Walter Isaacson: Steve Jobs swore to “destroy Android”
Walter Isaacson: Steve Jobs swore to “destroy Android”

According to Walter Isaacson's book titled `Steve Jobs' - a biography which is scheduled for release on Monday -, an enraged Jobs had, in January last year, lashed out at the Google Android operating system , which he swore he would "destroy."

Isaacson mentions in his book that Jobs was infuriated when the first Android handset was unveiled by the Taiwanese company HTC in early 2010 because the handset boasted most of the well-liked features of the Apple iPhone.

Jobs felt that the HTC's Android phone marked an outright replication of Apple's ideas, and, in his outburst, he said that Google's actions could clearly be termed as a "grand theft."

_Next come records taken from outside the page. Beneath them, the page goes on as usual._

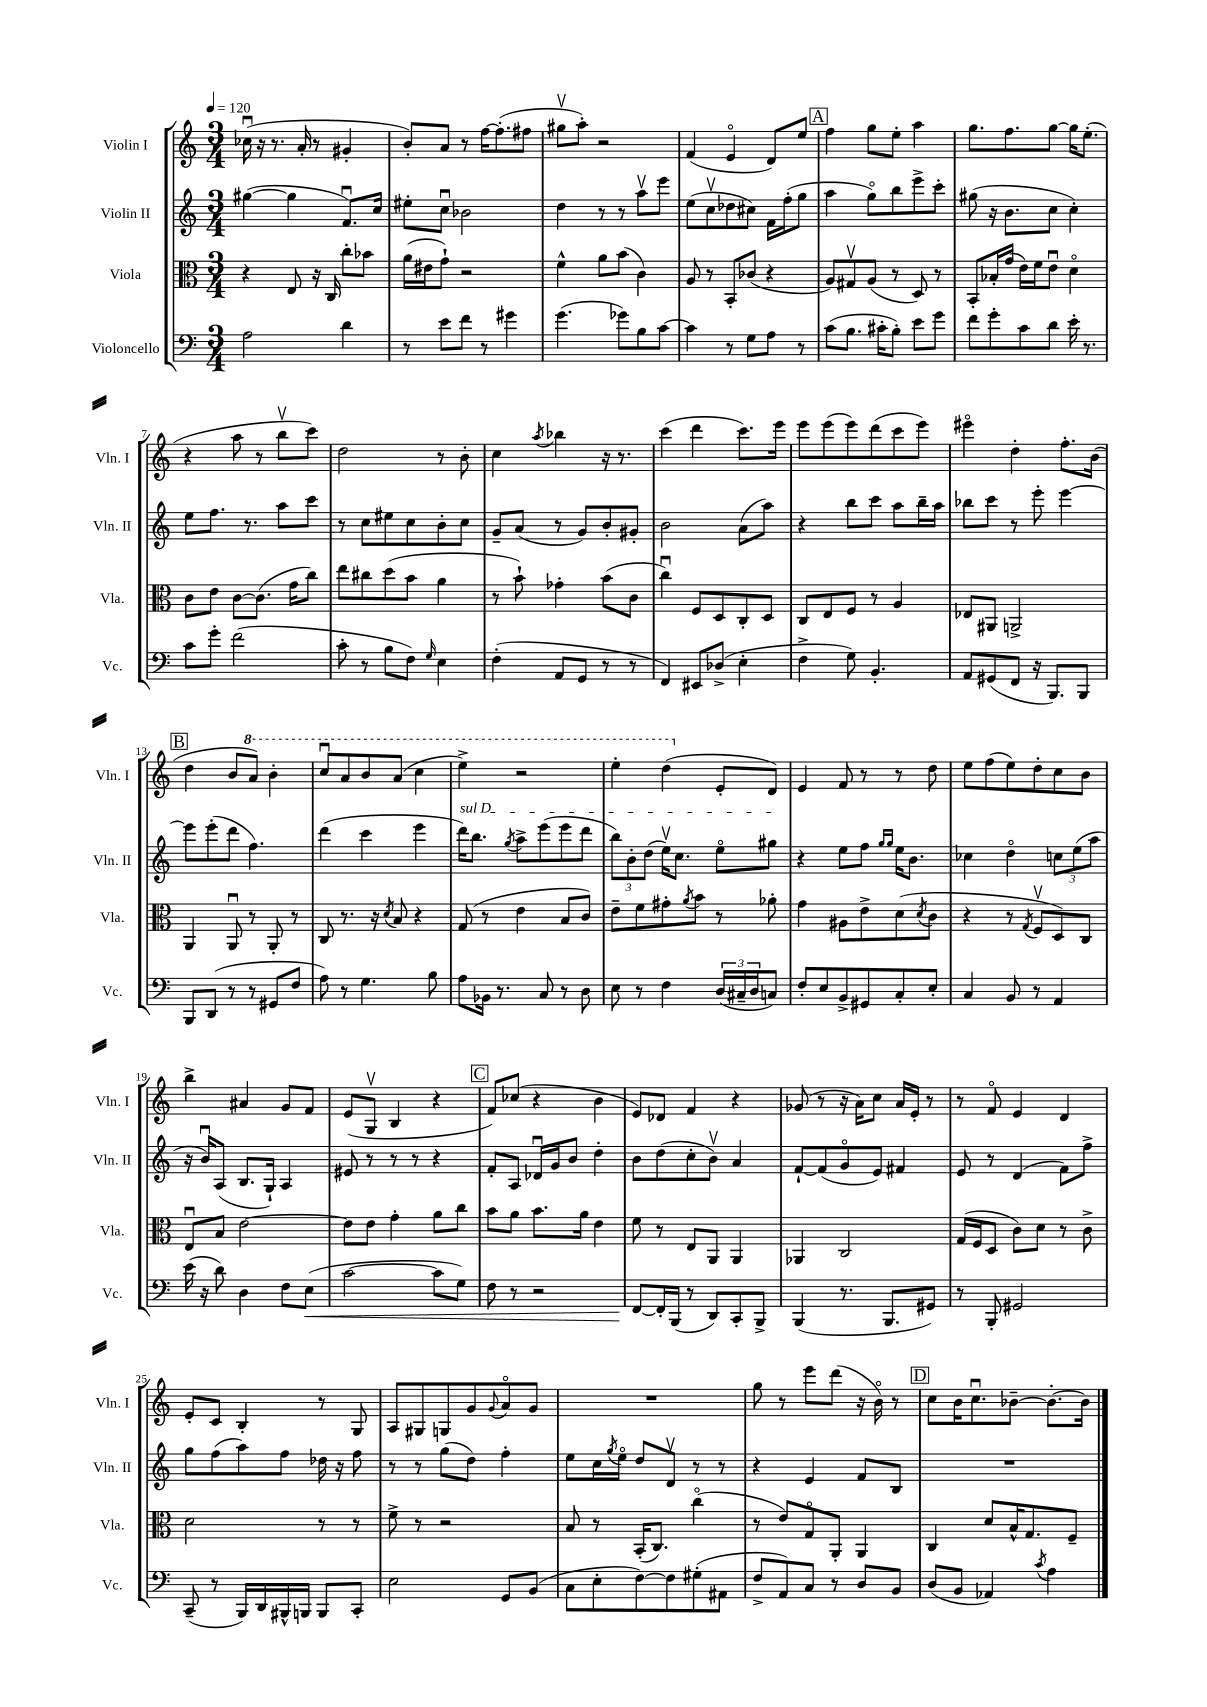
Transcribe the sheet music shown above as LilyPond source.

<<
\new StaffGroup <<
\new Staff = "s0" \with { instrumentName = "Violin I" shortInstrumentName = "Vln. I" } {
    \clef treble \key c \major \numericTimeSignature \time 3/4 \tempo 4 = 120
    ces''16\downbow( r16 r8. a'16-. r8 gis'4-. |
    b'8-.) a'8 r8 f''16~ f''8.-.( fis''8 |
    gis''8\upbow a''8-.) r2 |
    f'4( e'4\flageolet d'8) e''8 |
    \mark \markup { \box "A" } f''4 g''8 e''8-. a''4 |
    g''8. f''8. g''8~ g''16 e''8.-.( |
    r4 a''8 r8 b''8\upbow c'''8) |
    d''2 r8 b'8-. |
    c''4 \acciaccatura { a''8 } bes''4 r16 r8. |
    c'''4( d'''4 c'''8.) e'''16 |
    e'''8 e'''8( e'''8) d'''8( c'''8 e'''8) |
    eis'''4\flageolet d''4-. f''8.-. b'16( |
    \mark \markup { \box "B" } d''4 b'8 \ottava #1 a''8) b''4-. |
    c'''8\downbow a''8 b''8 a''8( c'''4 |
    e'''4->) r2 |
    e'''4-. d'''4( \ottava #0 e'8-. d'8) |
    e'4 f'8 r8 r8 d''8 |
    e''8 f''8( e''8) d''8-. c''8 b'8 |
    b''4-> ais'4 g'8 f'8 |
    e'8( g8\upbow b4 r4 |
    \mark \markup { \box "C" } f'8) ces''8( r4 b'4 |
    e'8) des'8 f'4 r4 |
    ges'8( r8 r16 a'16) c''8 a'16 e'16-. r8 |
    r8 f'8\flageolet e'4 d'4 |
    e'8-. c'8 b4-. r8 g8 |
    a8 gis8 g8 g'8 \appoggiatura { g'8 } a'8\flageolet g'8 |
    R2. |
    g''8 r8 e'''8 d'''8( r16 b'16\flageolet) r8 |
    \mark \markup { \box "D" } c''8 b'16 c''8.\downbow bes'8~-- bes'8.~-. bes'16 \bar "|." |
}
\new Staff = "s1" \with { instrumentName = "Violin II" shortInstrumentName = "Vln. II" } {
    \clef treble \key c \major \numericTimeSignature \time 3/4
    gis''4~( gis''4 f'8.\downbow) c''16 |
    eis''8-. c''8\downbow bes'2 |
    d''4 r8 r8 a''8\upbow e'''8 |
    e''8( c''8\upbow des''8 cis''8) f'16 f''16-.( g''8 |
    \mark \markup { \box "A" } a''4 g''8\flageolet) b''8 e'''8-> c'''8-. |
    gis''8( r16 b'8. c''8 c''4-.) |
    e''8 f''8. r8. a''8 c'''8 |
    r8 c''8 eis''8 c''8 b'8-. c''8 |
    g'8-- a'8( r8 g'8) b'8-. gis'8-. |
    b'2 a'8( a''8) |
    r4 b''8 c'''8 a''8 b''16-- a''16 |
    bes''8 c'''8 r8 e'''8-. e'''4~ |
    \mark \markup { \box "B" } e'''8 e'''8-.( d'''8 f''4.) |
    d'''4( c'''4 e'''4 |
    \once \override TextSpanner.bound-details.left.text = \markup { \italic "sul D" } d'''16\startTextSpan) b''8. \acciaccatura { g''8 } a''8-> e'''8( e'''8 d'''8 |
    \tuplet 3/2 { b''8) b'8-. d''8( } e''16\upbow) c''8. e''8\flageolet gis''8\stopTextSpan |
    r4 e''8 f''8 \grace { g''16 g''16 } e''16 b'8. |
    ces''4 d''4\flageolet \tuplet 3/2 { c''8 e''8( a''8 } |
    r16 b'16\downbow) a8( b8. g16-!) a4 |
    eis'8 r8 r8 r8 r4 |
    \mark \markup { \box "C" } f'8-. a8 des'16\downbow g'16 b'8 d''4-. |
    b'8 d''8( c''8-. b'8\upbow) a'4 |
    f'8~-! f'8( g'8\flageolet e'8) fis'4 |
    e'8 r8 d'4( f'8) f''8-> |
    g''8 f''8( a''8) f''8 des''16 r16 f''8 |
    r8 r8 g''8( d''8) f''4-. |
    e''8 c''16 \acciaccatura { g''8 } e''16\flageolet d''8 d'8\upbow r8 r8 |
    r4 e'4 f'8 b8 |
    \mark \markup { \box "D" } R2. \bar "|." |
}
\new Staff = "s2" \with { instrumentName = "Viola" shortInstrumentName = "Vla." } {
    \clef alto \key c \major \numericTimeSignature \time 3/4
    r4 e8 r16 c16 c''8-. bes'8 |
    a'16( eis'16 g'8-!) r2 |
    f'4-^ a'8 b'8( c'4) |
    a8 r8 b,8-. ces'8( r4 |
    \mark \markup { \box "A" } a8) gis8\upbow a8( r8 d8) r8 |
    b,8-. bes16-. g'16( e'16) f'16 e'8\downbow d'4\flageolet |
    c'8 e'8 c'8~ c'8.( g'16 c''8) |
    e''8 cis''8 d''8( b'8 a'4 |
    r8 b'8-!) ges'4-. b'8( c'8 |
    c''4\downbow) f8 d8 c8-. d8 |
    c8 e8 f8 r8 a4 |
    ees8 ais,8 a,2-> |
    \mark \markup { \box "B" } a,4 a,8\downbow r8 a,8-. r8 |
    c8 r8. r16 \acciaccatura { d'8 } b8 r4 |
    g8( r8 e'4 b8 c'8) |
    e'8-- f'8 gis'8-. \acciaccatura { a'8 } b'8 r8 aes'8-. |
    g'4 ais8 e'8-> d'8( \acciaccatura { d'8 } c'8 |
    r4 r8 \acciaccatura { g8 } f8\upbow d8) c8 |
    e8\downbow b8 e'2~ |
    e'8 e'8 g'4-. a'8 c''8 |
    \mark \markup { \box "C" } b'8 a'8 b'8. a'16 e'4 |
    f'8 r8 e8 a,8 a,4 |
    aes,4 c2 |
    g16( f16 d8 c'8) d'8 r8 c'8-> |
    d'2 r8 r8 |
    f'8-> r8 r2 |
    b8 r8 b,16-.( c8.) c''4\flageolet( |
    r8 e'8) g8\flageolet a,8-. a,4 |
    \mark \markup { \box "D" } c4 d'8 b16-^ g8. f8-- \bar "|." |
}
\new Staff = "s3" \with { instrumentName = "Violoncello" shortInstrumentName = "Vc." } {
    \clef bass \key c \major \numericTimeSignature \time 3/4
    a2 d'4 |
    r8 e'8 f'8 r8 gis'4 |
    g'4.( ges'8) b8 c'8~ |
    c'4 r8 g8 a8 r8 |
    \mark \markup { \box "A" } c'8( b8. cis'16-. b8-.) e'8 g'8 |
    f'8 g'8-. c'8 d'8 e'16-. r8. |
    c'8 g'8-. f'2( |
    c'8-. r8 b8 f8) \grace { g16 } e4 |
    f4-.( a,8 g,8 r8 r8 |
    f,4) eis,8 des8->( e4-. |
    f4-> g8) b,4.-. |
    a,8 gis,8( f,8 r16 b,,8.) b,,8 |
    \mark \markup { \box "B" } b,,8 d,8( r8 r8 gis,8 f8 |
    a8) r8 g4. b8 |
    a8 bes,16 r8. c8 r8 d8 |
    e8 r8 f4 \tuplet 3/2 { d16( cis16-- d16 } c8) |
    f8-. e8 b,8-> gis,8 c8-. e8-. |
    c4 b,8 r8 a,4 |
    e'16( r16 d'8) d4 f8 e8\<( |
    c'2~ c'8 g8) |
    \mark \markup { \box "C" } f8 r8 r2 |
    f,8~\! f,16-. b,,16( r8 d,8) c,8-. b,,8-> |
    b,,4( r8. b,,8. gis,8) |
    r8 b,,8-. gis,2 |
    c,8--( r8 b,,16) d,16 bis,,16-^ b,,16 b,,8 c,8-. |
    e2 g,8 b,8( |
    c8 e8-. f8~) f8 gis8-.( ais,8 |
    f8-> a,8) c8 r8 d8 b,8 |
    \mark \markup { \box "D" } d8( b,8 aes,4) \acciaccatura { c'8 } a4 \bar "|." |
}
>>
>>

With Google also managing to negotiate a deal for equipping the Android handsets with search, maps and its YouTube video service, Jobs told Google's then CEO - and now chairman - Eric Schmidt during their meeting in a cafe in Palo Alto, California, to stop using Apple's ideas in the Android OS.

Isaacson has revealed that so livid was Jobs about the copying of Apple's ideas in Android smartphones that he had told him that he would, till his "last dying breath," go all out to "right this wrong"; even if it amounted to spending the entire $40million amount which Apple then had in the bank.

Going by Isaacson's account in the book, Jobs had said: "I'm going to destroy Android, because it's a stolen product. I'm willing to go thermonuclear war on this."